* 引用文:
# # # #

前回のブログでは、未診断のまま学校に行き、未診断のまま成人したアスペルガー症のことをお話ししました。
これら大人のアスペルガー症の患者さんのお話を聞いていると、幼児期の言語発達はむしろ良好で、必ずしも悪くはない、対人希求もさほど薄くはなく、小学校時代は往々にして、
成績はトップクラスで応援団長や生徒会の役員もしていると言います。
ですが共通しているのは、その後、高校1年生までには学校適応に失敗しているということです。つまり幼児期~小学校低学年までの言語発達や成績の良さは、必ずしも、思春期~青年期以降の社会適応とは関係しないのです。
特に進路の選定の際に、その特性が露骨に目立つようになり、大分なのに北海道の大学や牧場に行きたがったり、現実とかけ離れた志望校や職業など、他の人と同じようにできない特性が明瞭に見えてきます。
時に成功する場合もあるのですが、多くの子どもさんは対人関係でつまづいて維持することが困難になるため、一旦失敗すると、新しいことを始めるのにとても強い抵抗を示すようになり、何でもないことをひどく怖がるようになります。
ですが、そんな彼らも、いずれ回復モードに入ると、自分が外からどう見えるのか、具体的な助言を求めるようになってきます。
そのときこそ、わたしたち大人が彼らを暖かく包んであげる必要があるのです。

# # # #

保存データ一覧:
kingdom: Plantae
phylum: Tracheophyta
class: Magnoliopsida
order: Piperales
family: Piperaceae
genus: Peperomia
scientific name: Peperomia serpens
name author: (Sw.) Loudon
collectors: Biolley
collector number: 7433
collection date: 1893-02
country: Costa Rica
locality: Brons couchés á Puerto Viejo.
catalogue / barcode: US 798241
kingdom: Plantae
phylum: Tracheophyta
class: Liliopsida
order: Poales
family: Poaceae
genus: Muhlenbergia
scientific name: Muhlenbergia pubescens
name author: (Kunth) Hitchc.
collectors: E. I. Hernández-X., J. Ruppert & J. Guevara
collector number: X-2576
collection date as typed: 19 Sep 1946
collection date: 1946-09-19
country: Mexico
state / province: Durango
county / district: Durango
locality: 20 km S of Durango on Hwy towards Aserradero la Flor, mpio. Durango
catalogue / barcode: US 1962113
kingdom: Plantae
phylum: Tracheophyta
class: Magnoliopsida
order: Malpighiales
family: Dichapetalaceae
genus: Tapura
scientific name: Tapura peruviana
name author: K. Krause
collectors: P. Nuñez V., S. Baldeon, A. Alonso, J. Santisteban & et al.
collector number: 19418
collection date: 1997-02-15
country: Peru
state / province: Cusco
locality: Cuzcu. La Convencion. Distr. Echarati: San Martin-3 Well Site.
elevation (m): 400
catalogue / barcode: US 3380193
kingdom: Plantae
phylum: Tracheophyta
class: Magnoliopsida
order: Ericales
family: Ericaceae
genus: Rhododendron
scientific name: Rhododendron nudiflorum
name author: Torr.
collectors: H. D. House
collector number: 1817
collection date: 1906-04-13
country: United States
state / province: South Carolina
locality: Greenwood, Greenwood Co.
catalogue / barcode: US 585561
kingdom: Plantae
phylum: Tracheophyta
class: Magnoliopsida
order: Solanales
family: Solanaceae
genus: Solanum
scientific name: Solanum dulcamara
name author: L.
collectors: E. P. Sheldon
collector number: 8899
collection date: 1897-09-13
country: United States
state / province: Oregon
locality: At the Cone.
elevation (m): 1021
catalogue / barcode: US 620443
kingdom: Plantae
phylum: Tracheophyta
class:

# # # #

* 課題内容: 引用文から、「これら大人のアスペルガー症の」を含む語句で始まり「を求めるようになってきます。」で終わる部分を、一字一句違えずに書き写してください。

* 解答:
これら大人のアスペルガー症の患者さんのお話を聞いていると、幼児期の言語発達はむしろ良好で、必ずしも悪くはない、対人希求もさほど薄くはなく、小学校時代は往々にして、
成績はトップクラスで応援団長や生徒会の役員もしていると言います。
ですが共通しているのは、その後、高校1年生までには学校適応に失敗しているということです。つまり幼児期~小学校低学年までの言語発達や成績の良さは、必ずしも、思春期~青年期以降の社会適応とは関係しないのです。
特に進路の選定の際に、その特性が露骨に目立つようになり、大分なのに北海道の大学や牧場に行きたがったり、現実とかけ離れた志望校や職業など、他の人と同じようにできない特性が明瞭に見えてきます。
時に成功する場合もあるのですが、多くの子どもさんは対人関係でつまづいて維持することが困難になるため、一旦失敗すると、新しいことを始めるのにとても強い抵抗を示すようになり、何でもないことをひどく怖がるようになります。
ですが、そんな彼らも、いずれ回復モードに入ると、自分が外からどう見えるのか、具体的な助言を求めるようになってきます。